> **What is asked**
Rewrite the data below, substituting "site" for every "locality" and leaving everything else unchanged.

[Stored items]
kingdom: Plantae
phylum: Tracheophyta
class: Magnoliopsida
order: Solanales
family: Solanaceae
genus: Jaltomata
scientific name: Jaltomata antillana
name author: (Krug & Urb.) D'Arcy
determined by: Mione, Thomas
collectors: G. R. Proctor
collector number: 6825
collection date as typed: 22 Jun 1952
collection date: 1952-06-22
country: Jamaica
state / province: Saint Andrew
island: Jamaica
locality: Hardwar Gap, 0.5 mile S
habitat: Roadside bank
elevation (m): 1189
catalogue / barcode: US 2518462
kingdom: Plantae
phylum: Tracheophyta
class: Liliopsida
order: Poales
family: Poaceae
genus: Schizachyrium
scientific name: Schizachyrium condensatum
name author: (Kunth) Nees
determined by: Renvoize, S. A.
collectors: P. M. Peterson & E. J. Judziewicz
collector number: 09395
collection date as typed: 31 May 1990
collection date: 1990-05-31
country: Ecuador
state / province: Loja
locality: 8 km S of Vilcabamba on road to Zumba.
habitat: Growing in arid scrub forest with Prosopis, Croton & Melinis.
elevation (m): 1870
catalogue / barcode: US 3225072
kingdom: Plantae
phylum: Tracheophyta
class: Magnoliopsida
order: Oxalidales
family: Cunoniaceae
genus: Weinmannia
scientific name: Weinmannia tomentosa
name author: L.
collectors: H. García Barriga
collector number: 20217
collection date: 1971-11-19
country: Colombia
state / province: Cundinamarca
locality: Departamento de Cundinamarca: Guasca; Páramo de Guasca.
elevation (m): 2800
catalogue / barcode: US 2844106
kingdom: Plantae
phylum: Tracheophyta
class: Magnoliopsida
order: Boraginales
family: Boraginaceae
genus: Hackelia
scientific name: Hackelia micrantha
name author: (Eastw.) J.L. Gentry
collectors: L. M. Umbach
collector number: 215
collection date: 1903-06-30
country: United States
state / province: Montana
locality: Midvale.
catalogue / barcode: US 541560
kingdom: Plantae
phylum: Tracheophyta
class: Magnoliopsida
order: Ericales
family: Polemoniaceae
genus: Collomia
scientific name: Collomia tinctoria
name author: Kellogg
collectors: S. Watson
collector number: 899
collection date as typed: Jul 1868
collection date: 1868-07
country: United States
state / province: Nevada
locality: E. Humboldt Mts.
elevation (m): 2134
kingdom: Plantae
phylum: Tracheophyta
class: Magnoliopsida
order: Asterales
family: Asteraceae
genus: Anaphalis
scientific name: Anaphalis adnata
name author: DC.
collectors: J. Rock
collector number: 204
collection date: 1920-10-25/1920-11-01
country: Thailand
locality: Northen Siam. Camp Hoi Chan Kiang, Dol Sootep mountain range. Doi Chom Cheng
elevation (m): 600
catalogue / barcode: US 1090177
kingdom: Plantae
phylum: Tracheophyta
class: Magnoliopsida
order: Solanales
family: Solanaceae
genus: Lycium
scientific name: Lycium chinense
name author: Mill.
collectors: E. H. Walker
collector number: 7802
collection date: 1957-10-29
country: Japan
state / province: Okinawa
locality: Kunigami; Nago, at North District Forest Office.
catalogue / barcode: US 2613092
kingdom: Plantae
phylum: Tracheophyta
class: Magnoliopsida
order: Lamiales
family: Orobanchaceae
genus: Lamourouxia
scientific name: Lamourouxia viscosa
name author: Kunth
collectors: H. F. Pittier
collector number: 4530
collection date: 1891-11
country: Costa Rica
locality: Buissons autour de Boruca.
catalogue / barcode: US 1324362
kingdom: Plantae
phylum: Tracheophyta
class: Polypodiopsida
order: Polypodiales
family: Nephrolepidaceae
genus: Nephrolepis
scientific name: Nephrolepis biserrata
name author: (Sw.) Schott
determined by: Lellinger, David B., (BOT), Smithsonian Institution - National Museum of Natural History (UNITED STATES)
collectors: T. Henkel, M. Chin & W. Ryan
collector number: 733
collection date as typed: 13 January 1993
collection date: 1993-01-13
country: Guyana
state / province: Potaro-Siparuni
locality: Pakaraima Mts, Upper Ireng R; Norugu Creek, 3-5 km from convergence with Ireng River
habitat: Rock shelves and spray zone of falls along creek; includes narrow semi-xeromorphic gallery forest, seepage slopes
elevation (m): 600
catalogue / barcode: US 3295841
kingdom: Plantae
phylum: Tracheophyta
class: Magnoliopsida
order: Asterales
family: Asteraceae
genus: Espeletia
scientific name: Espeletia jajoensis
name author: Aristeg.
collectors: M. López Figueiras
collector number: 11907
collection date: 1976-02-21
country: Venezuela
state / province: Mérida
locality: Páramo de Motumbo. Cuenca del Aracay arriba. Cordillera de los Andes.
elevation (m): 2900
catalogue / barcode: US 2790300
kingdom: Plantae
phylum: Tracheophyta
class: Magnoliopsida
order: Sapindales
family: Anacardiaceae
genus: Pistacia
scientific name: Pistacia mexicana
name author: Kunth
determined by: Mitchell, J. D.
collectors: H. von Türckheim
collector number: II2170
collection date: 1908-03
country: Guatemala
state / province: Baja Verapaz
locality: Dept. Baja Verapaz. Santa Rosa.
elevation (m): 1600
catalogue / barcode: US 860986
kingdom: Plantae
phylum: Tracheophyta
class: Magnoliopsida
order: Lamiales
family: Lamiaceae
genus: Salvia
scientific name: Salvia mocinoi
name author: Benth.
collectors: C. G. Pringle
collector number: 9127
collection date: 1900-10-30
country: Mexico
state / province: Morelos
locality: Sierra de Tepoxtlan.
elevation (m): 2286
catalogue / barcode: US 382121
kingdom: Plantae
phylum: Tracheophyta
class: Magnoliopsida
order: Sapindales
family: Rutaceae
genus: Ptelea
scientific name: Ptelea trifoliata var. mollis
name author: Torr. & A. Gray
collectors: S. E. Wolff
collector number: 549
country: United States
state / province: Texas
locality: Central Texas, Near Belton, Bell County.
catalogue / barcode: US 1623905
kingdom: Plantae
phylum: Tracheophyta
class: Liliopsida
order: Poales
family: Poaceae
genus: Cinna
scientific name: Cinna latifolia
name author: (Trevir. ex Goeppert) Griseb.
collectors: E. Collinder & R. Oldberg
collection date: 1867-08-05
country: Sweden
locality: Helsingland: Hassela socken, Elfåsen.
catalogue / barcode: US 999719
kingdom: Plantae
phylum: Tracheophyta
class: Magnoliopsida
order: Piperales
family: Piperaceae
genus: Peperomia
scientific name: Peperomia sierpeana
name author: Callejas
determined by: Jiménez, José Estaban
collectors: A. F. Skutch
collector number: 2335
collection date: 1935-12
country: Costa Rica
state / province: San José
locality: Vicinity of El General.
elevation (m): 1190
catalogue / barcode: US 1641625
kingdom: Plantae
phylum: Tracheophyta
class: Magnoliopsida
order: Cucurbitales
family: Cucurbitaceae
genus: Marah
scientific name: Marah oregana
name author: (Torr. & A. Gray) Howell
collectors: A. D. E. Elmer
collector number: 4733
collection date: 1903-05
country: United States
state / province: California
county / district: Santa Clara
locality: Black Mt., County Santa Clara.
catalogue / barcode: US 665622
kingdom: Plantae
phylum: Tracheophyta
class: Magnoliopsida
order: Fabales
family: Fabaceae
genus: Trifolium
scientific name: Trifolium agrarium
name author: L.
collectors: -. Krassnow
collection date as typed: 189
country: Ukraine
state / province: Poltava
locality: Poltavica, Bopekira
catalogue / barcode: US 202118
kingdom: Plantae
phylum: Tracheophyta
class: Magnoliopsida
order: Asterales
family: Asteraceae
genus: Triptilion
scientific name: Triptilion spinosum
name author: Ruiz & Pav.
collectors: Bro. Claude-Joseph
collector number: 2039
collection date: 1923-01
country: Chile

> **Answer to this problem**
kingdom: Plantae
phylum: Tracheophyta
class: Magnoliopsida
order: Solanales
family: Solanaceae
genus: Jaltomata
scientific name: Jaltomata antillana
name author: (Krug & Urb.) D'Arcy
determined by: Mione, Thomas
collectors: G. R. Proctor
collector number: 6825
collection date as typed: 22 Jun 1952
collection date: 1952-06-22
country: Jamaica
state / province: Saint Andrew
island: Jamaica
site: Hardwar Gap, 0.5 mile S
habitat: Roadside bank
elevation (m): 1189
catalogue / barcode: US 2518462
kingdom: Plantae
phylum: Tracheophyta
class: Liliopsida
order: Poales
family: Poaceae
genus: Schizachyrium
scientific name: Schizachyrium condensatum
name author: (Kunth) Nees
determined by: Renvoize, S. A.
collectors: P. M. Peterson & E. J. Judziewicz
collector number: 09395
collection date as typed: 31 May 1990
collection date: 1990-05-31
country: Ecuador
state / province: Loja
site: 8 km S of Vilcabamba on road to Zumba.
habitat: Growing in arid scrub forest with Prosopis, Croton & Melinis.
elevation (m): 1870
catalogue / barcode: US 3225072
kingdom: Plantae
phylum: Tracheophyta
class: Magnoliopsida
order: Oxalidales
family: Cunoniaceae
genus: Weinmannia
scientific name: Weinmannia tomentosa
name author: L.
collectors: H. García Barriga
collector number: 20217
collection date: 1971-11-19
country: Colombia
state / province: Cundinamarca
site: Departamento de Cundinamarca: Guasca; Páramo de Guasca.
elevation (m): 2800
catalogue / barcode: US 2844106
kingdom: Plantae
phylum: Tracheophyta
class: Magnoliopsida
order: Boraginales
family: Boraginaceae
genus: Hackelia
scientific name: Hackelia micrantha
name author: (Eastw.) J.L. Gentry
collectors: L. M. Umbach
collector number: 215
collection date: 1903-06-30
country: United States
state / province: Montana
site: Midvale.
catalogue / barcode: US 541560
kingdom: Plantae
phylum: Tracheophyta
class: Magnoliopsida
order: Ericales
family: Polemoniaceae
genus: Collomia
scientific name: Collomia tinctoria
name author: Kellogg
collectors: S. Watson
collector number: 899
collection date as typed: Jul 1868
collection date: 1868-07
country: United States
state / province: Nevada
site: E. Humboldt Mts.
elevation (m): 2134
kingdom: Plantae
phylum: Tracheophyta
class: Magnoliopsida
order: Asterales
family: Asteraceae
genus: Anaphalis
scientific name: Anaphalis adnata
name author: DC.
collectors: J. Rock
collector number: 204
collection date: 1920-10-25/1920-11-01
country: Thailand
site: Northen Siam. Camp Hoi Chan Kiang, Dol Sootep mountain range. Doi Chom Cheng
elevation (m): 600
catalogue / barcode: US 1090177
kingdom: Plantae
phylum: Tracheophyta
class: Magnoliopsida
order: Solanales
family: Solanaceae
genus: Lycium
scientific name: Lycium chinense
name author: Mill.
collectors: E. H. Walker
collector number: 7802
collection date: 1957-10-29
country: Japan
state / province: Okinawa
site: Kunigami; Nago, at North District Forest Office.
catalogue / barcode: US 2613092
kingdom: Plantae
phylum: Tracheophyta
class: Magnoliopsida
order: Lamiales
family: Orobanchaceae
genus: Lamourouxia
scientific name: Lamourouxia viscosa
name author: Kunth
collectors: H. F. Pittier
collector number: 4530
collection date: 1891-11
country: Costa Rica
site: Buissons autour de Boruca.
catalogue / barcode: US 1324362
kingdom: Plantae
phylum: Tracheophyta
class: Polypodiopsida
order: Polypodiales
family: Nephrolepidaceae
genus: Nephrolepis
scientific name: Nephrolepis biserrata
name author: (Sw.) Schott
determined by: Lellinger, David B., (BOT), Smithsonian Institution - National Museum of Natural History (UNITED STATES)
collectors: T. Henkel, M. Chin & W. Ryan
collector number: 733
collection date as typed: 13 January 1993
collection date: 1993-01-13
country: Guyana
state / province: Potaro-Siparuni
site: Pakaraima Mts, Upper Ireng R; Norugu Creek, 3-5 km from convergence with Ireng River
habitat: Rock shelves and spray zone of falls along creek; includes narrow semi-xeromorphic gallery forest, seepage slopes
elevation (m): 600
catalogue / barcode: US 3295841
kingdom: Plantae
phylum: Tracheophyta
class: Magnoliopsida
order: Asterales
family: Asteraceae
genus: Espeletia
scientific name: Espeletia jajoensis
name author: Aristeg.
collectors: M. López Figueiras
collector number: 11907
collection date: 1976-02-21
country: Venezuela
state / province: Mérida
site: Páramo de Motumbo. Cuenca del Aracay arriba. Cordillera de los Andes.
elevation (m): 2900
catalogue / barcode: US 2790300
kingdom: Plantae
phylum: Tracheophyta
class: Magnoliopsida
order: Sapindales
family: Anacardiaceae
genus: Pistacia
scientific name: Pistacia mexicana
name author: Kunth
determined by: Mitchell, J. D.
collectors: H. von Türckheim
collector number: II2170
collection date: 1908-03
country: Guatemala
state / province: Baja Verapaz
site: Dept. Baja Verapaz. Santa Rosa.
elevation (m): 1600
catalogue / barcode: US 860986
kingdom: Plantae
phylum: Tracheophyta
class: Magnoliopsida
order: Lamiales
family: Lamiaceae
genus: Salvia
scientific name: Salvia mocinoi
name author: Benth.
collectors: C. G. Pringle
collector number: 9127
collection date: 1900-10-30
country: Mexico
state / province: Morelos
site: Sierra de Tepoxtlan.
elevation (m): 2286
catalogue / barcode: US 382121
kingdom: Plantae
phylum: Tracheophyta
class: Magnoliopsida
order: Sapindales
family: Rutaceae
genus: Ptelea
scientific name: Ptelea trifoliata var. mollis
name author: Torr. & A. Gray
collectors: S. E. Wolff
collector number: 549
country: United States
state / province: Texas
site: Central Texas, Near Belton, Bell County.
catalogue / barcode: US 1623905
kingdom: Plantae
phylum: Tracheophyta
class: Liliopsida
order: Poales
family: Poaceae
genus: Cinna
scientific name: Cinna latifolia
name author: (Trevir. ex Goeppert) Griseb.
collectors: E. Collinder & R. Oldberg
collection date: 1867-08-05
country: Sweden
site: Helsingland: Hassela socken, Elfåsen.
catalogue / barcode: US 999719
kingdom: Plantae
phylum: Tracheophyta
class: Magnoliopsida
order: Piperales
family: Piperaceae
genus: Peperomia
scientific name: Peperomia sierpeana
name author: Callejas
determined by: Jiménez, José Estaban
collectors: A. F. Skutch
collector number: 2335
collection date: 1935-12
country: Costa Rica
state / province: San José
site: Vicinity of El General.
elevation (m): 1190
catalogue / barcode: US 1641625
kingdom: Plantae
phylum: Tracheophyta
class: Magnoliopsida
order: Cucurbitales
family: Cucurbitaceae
genus: Marah
scientific name: Marah oregana
name author: (Torr. & A. Gray) Howell
collectors: A. D. E. Elmer
collector number: 4733
collection date: 1903-05
country: United States
state / province: California
county / district: Santa Clara
site: Black Mt., County Santa Clara.
catalogue / barcode: US 665622
kingdom: Plantae
phylum: Tracheophyta
class: Magnoliopsida
order: Fabales
family: Fabaceae
genus: Trifolium
scientific name: Trifolium agrarium
name author: L.
collectors: -. Krassnow
collection date as typed: 189
country: Ukraine
state / province: Poltava
site: Poltavica, Bopekira
catalogue / barcode: US 202118
kingdom: Plantae
phylum: Tracheophyta
class: Magnoliopsida
order: Asterales
family: Asteraceae
genus: Triptilion
scientific name: Triptilion spinosum
name author: Ruiz & Pav.
collectors: Bro. Claude-Joseph
collector number: 2039
collection date: 1923-01
country: Chile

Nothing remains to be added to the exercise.